No, I’m not doing anything Ilegal! The video that Was shared above explains it pretty much what my illness is, I would never harm a soul. I really haven’t done anything wrong. The thing is , I have gone to confession in this manner and it just did not end well. As for professional help, I am getting it so there is no
Worry there, but thank you.
Well, it hasn’t ended well, but I’m assuming the seal was not broken?
Having read about pure-O OCD, unwanted compulsive thoughts are an issue. I don’t know OP specifically, but repeatedly imagining yourself doing horrible things and being unable to stop the thoughts is very common. People with this condition don’t really have a desire to do whatever they’re imagining, but many are concerned that others might think they do intend to do it.
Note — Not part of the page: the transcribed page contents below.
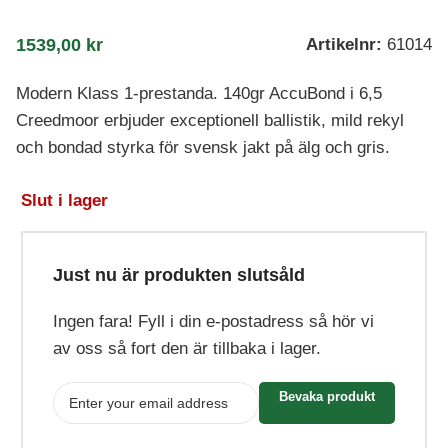
1539,00
kr
Artikelnr:
61014
Modern Klass 1-prestanda. 140gr AccuBond i 6,5
Creedmoor erbjuder exceptionell ballistik, mild rekyl
och bondad styrka för svensk jakt på älg och gris.
Slut i lager
Just nu är produkten slutsåld
Ingen fara! Fyll i din e-postadress så hör vi
av oss så fort den är tillbaka i lager.
Bevaka produkt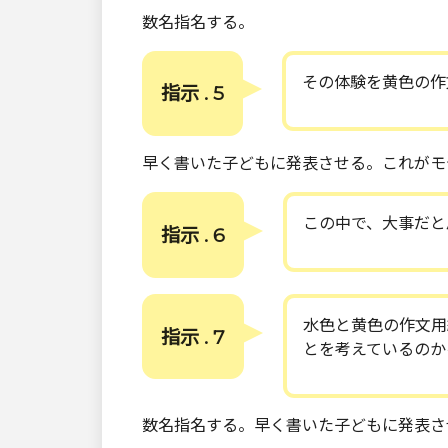
数名指名する。
その体験を黄色の作
指示 . 5
早く書いた子どもに発表させる。これがモ
この中で、大事だと
指示 . 6
水色と黄色の作文用
指示 . 7
とを考えているのか
数名指名する。早く書いた子どもに発表さ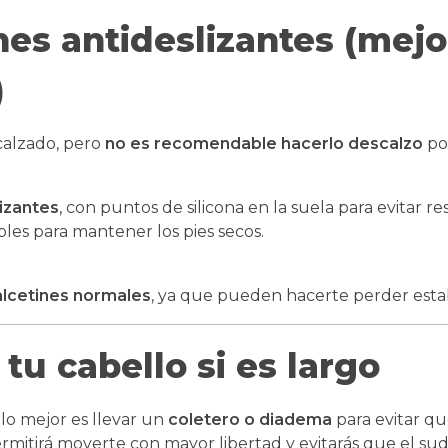
ines antideslizantes (mejo
)
 calzado, pero
no es recomendable hacerlo descalzo
por
lizantes
, con puntos de silicona en la suela para evitar re
bles para mantener los pies secos.
alcetines normales
, ya que pueden hacerte perder estab
tu cabello si es largo
, lo mejor es llevar un
coletero o diadema
para evitar q
ermitirá moverte con mayor libertad y evitarás que el su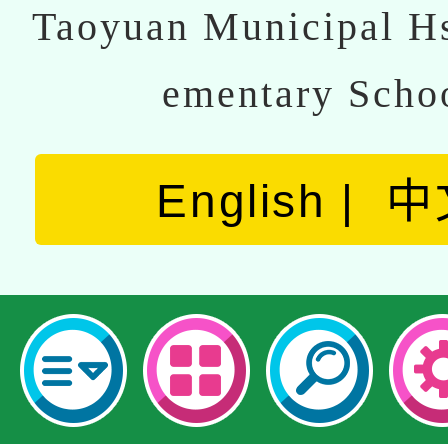
Taoyuan Municipal Hs
ementary Scho
English
中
For example, a man might picture himself brutally assaulting his beloved wife. He would never do such a thing, but it is difficult to explain to other people that he has the image in his mind of doing so and can’t make it go away. (Pure O thoughts often have a trend of being focused on whatever behavior is most repulsive to the individual - often violent or sexual behaviors.)
No, it wasn’t broken, but it did contribute to my OCD becoming stronger in the future. I’m not blaming the good priest. I’m happy he reacted the way he did because this means that when someone who is actually dangerous comes to confession he really gets at them! But I actually ended up hospitalized as a result of extreme anxiety.
This is so well explained it made my Pure-O monster happy lol!